Lower Out: (verb) A slightly advanced climbing technique necessary for Bigwall climbing. When doing a traversing or overhanging pitch, the Haul bags will not be directly below the hauling point above. To avoid damaging the bags by simply releasing them and letting them take a wild pendulum swing, a person must slowly "lower" the bags out on a separate rope. It is good to use a smaller rope for this application. I borrowed a friend's for this, and it met a slightly sad end in which I had to cut it in half during Day 4. (sorry Todd....)
Portaledge: (noun) A piece of equipment used by climbers to sleep on a wall. It is similar to a cot, that can hang from a single point by use of webbing that all joins together. They come in two different sizes, a single for one person, or a double for two people. On this wall I was using the Black Diamond Cliff Cabana Double. I have also used a Metolius Portaledge, but not enough to give an honest comparison. The Black Diamond Ledge is really good. Really easy to set up ... ONCE YOU FIGURE IT OUT AND PRACTICE A LOT!!.... hahAha. See the Day 2 video tutorial for tips.
Piton: (noun) A piece of climbing equipment.
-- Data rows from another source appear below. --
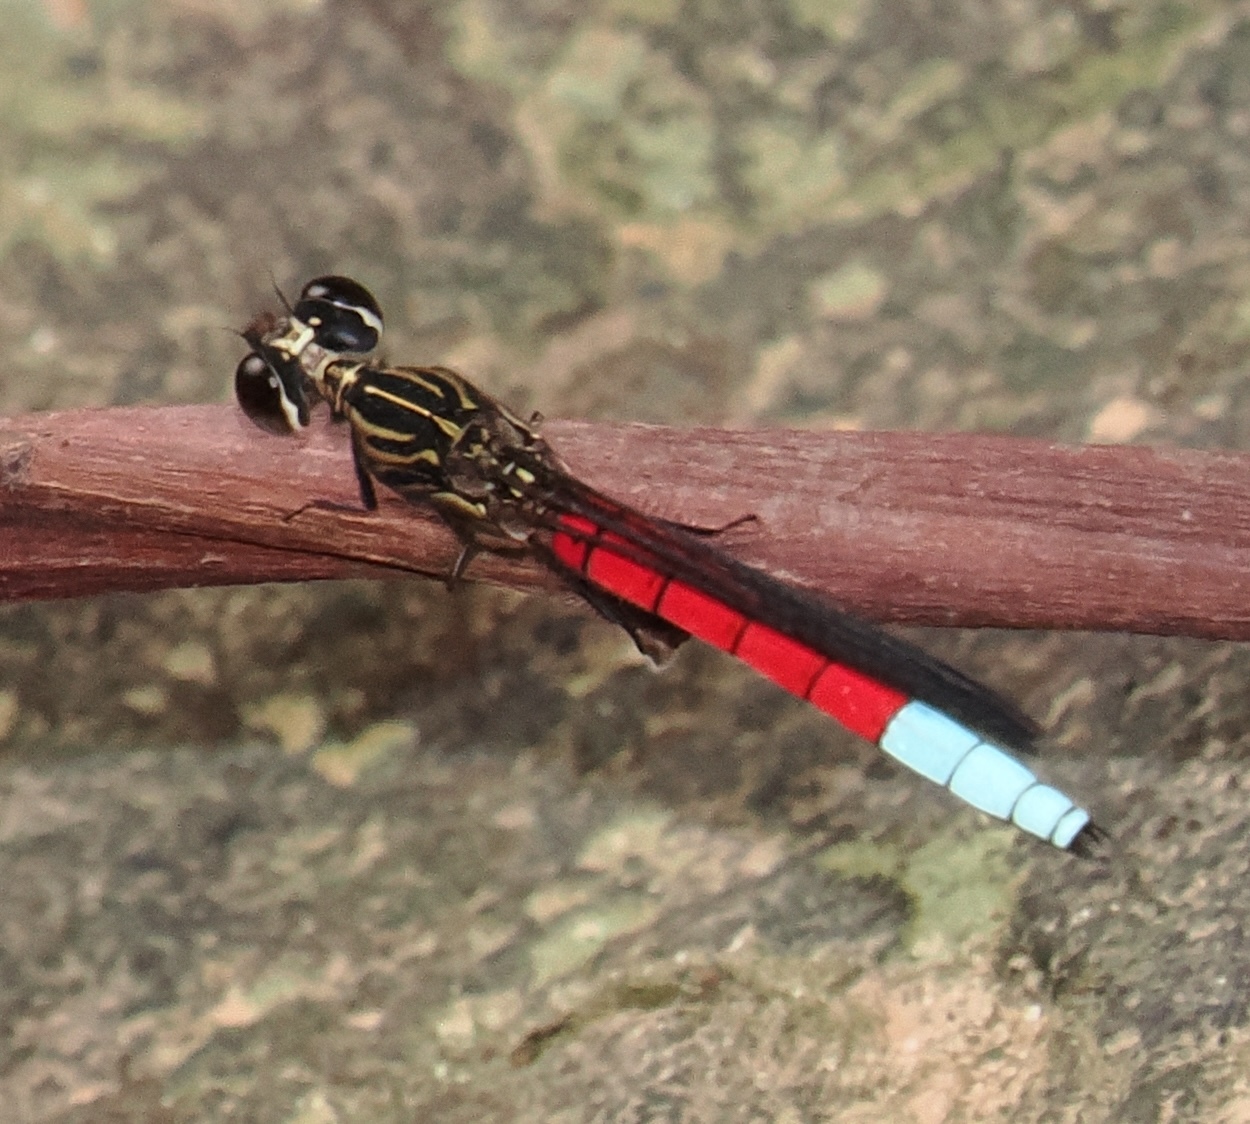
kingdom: Animalia
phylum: Arthropoda
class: Insecta
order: Odonata
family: Chlorocyphidae
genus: Chlorocypha
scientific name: Chlorocypha curta
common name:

They come in various shapes and sizes, but they all pretty much follow the same principle; Smash a piece of metal into the crack with a hammer and pray that it holds your weight.
Nailing: (verb) Slang for when pitons and a hammer are used while climbing a pitch.
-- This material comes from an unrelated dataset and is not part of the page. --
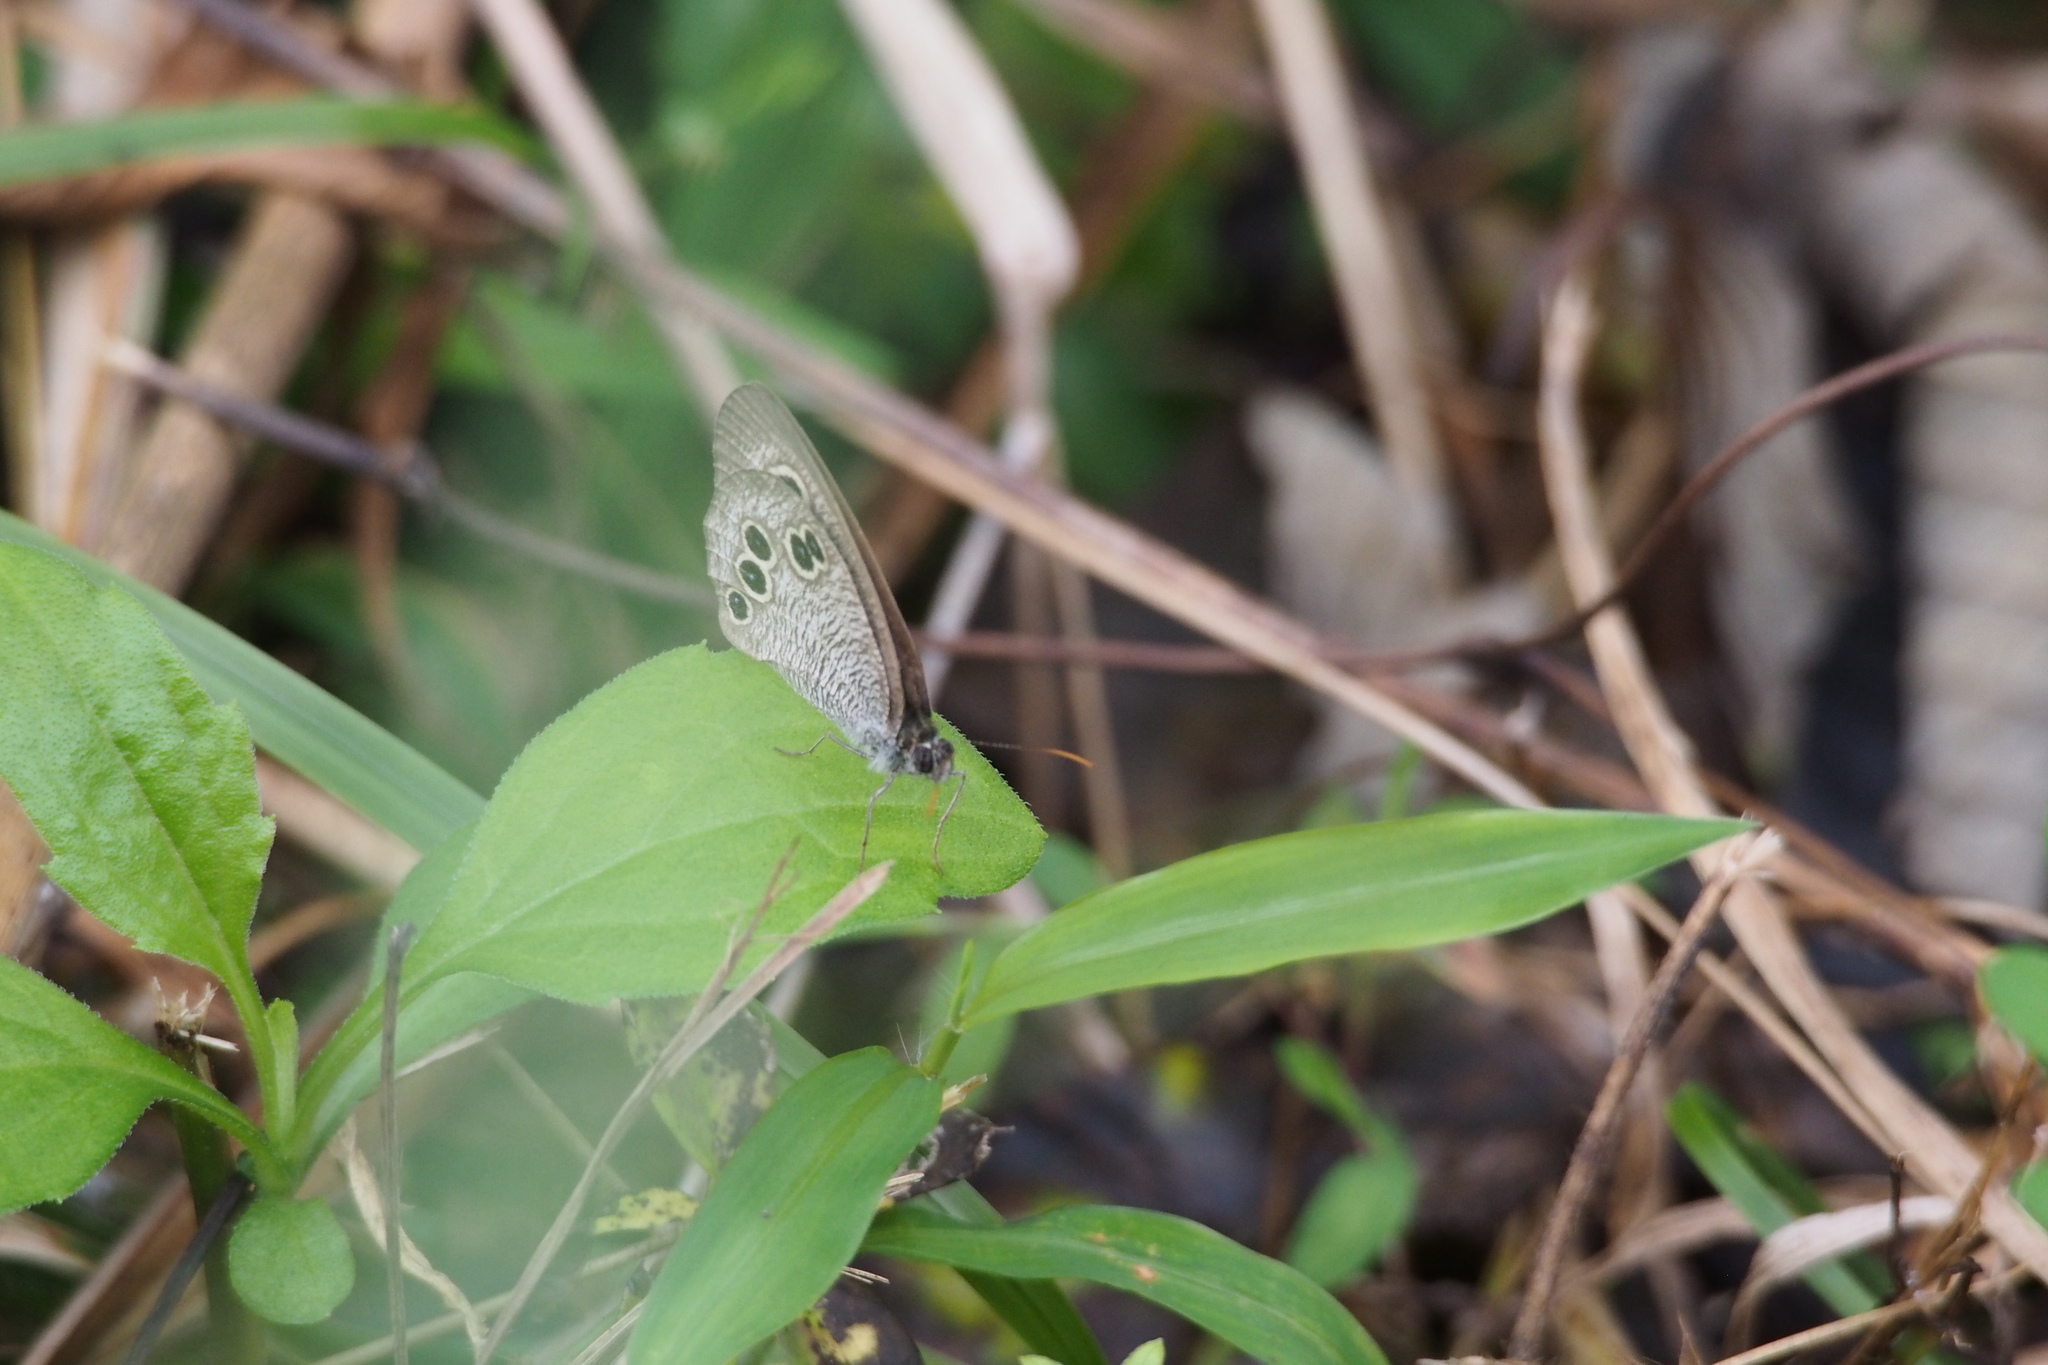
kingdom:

Cam: (noun) Climbing equipment. Short for Spring Loaded Camming Device. A more recently developed piece of equipment, they take advantage of some fancy math and stuff to hold a climber's weight. One of the most commonly used pieces of climbing protection.
Bird Beak: (noun) Climbing equipment. A type of piton that is very useful in small cracks. I assume It's name is derived from the birdlike features that it resembles. Also known as a "beak" for short. These can be placed without the use of a hammer, by hand, to help get the "clean" rating on many climbs. This technique can feel surprisingly secure sometimes, but then again, not nearly as secure as smashing the little guy into the crack with your hammer.
Wires: (noun) Climbing equipment. Also known as "brassies" or "micro nuts." These are small tapered pieces of metal, sometimes brass, or aluminum, that a climber will fit into a crack by getting it stuck in a constriction. Very useful when the crack gets too small for Cams.
Splitter: (adjective) Slang for a very nice crack to climb. The niceness is derived from it being mostly parallel for a significant length, and more or less the same size. The degree of this dictates how splitter the crack is. Example: " aw chyeah that crack is like totally splitter Brah!! "
Squeeze Chimney: (noun) The worst... The only time I have ever really wanted to cry, quit climbing, and go home to pick up a different hobby like knitting, was at the top of "The Harding Slot" which might be one of Yosemite's most infamous squeeze chimney's. But they all sort of make me feel like that so ya.... Anyway the basic concept is that the rock comes together in some way as to form a large parallel or mostly parallel crack approximately the size of a human body in width. To get to the top the climber must "squeeze" their body into this crack, and figure out some way to worm up it. Usually using a combination of grunting, shouting, and equally useless flexing of different body parts, the climber eventually makes it to the top without any concept of how they actually did it.
Top Step: (verb) An aid climbing technique in which you stand as high as you can in your aid ladders and reach as far as possible to place a piece of gear. It is very difficult, especially as the angle of the climb becomes steeper, and can require a surprising amount of balance and core strength.
The Nose: (proper noun) Probably the most famous route up El Capitan. It follows the most prominent features right up the middle of the wall. It was the first climbed route on El Capitan in 1957 by Warren Harding and team. It is located to climber's right of the Muir Wall.
The Salathe Wall: (proper noun) Probably the second most famous route on El Capitan. It was first climbed by Royal Robbins and his team. It is located climber's left of the Muir Wall.
Muir Wall: (proper noun) The route that I climbed on El Capitan in this article.
Freerider: (proper noun) Another route on El Capitan. It is a free variation of the famous Salathe Wall.
The Shield: (proper noun) A route on El Capitan that tackles the prominent "Shield" feature on El Capitan. It is just left of Muir Wall and shares some pitches. I did these pitches during day 3 of my ascent. The Shield is a good route that I climbed several years ago. It is a slightly more advanced aid route then Salathe Wall or the Nose. The aid climbing is of the same difficulty as Zodiac, but because it is longer it is considered to be a more demanding route. It is probably easier then Mescalito.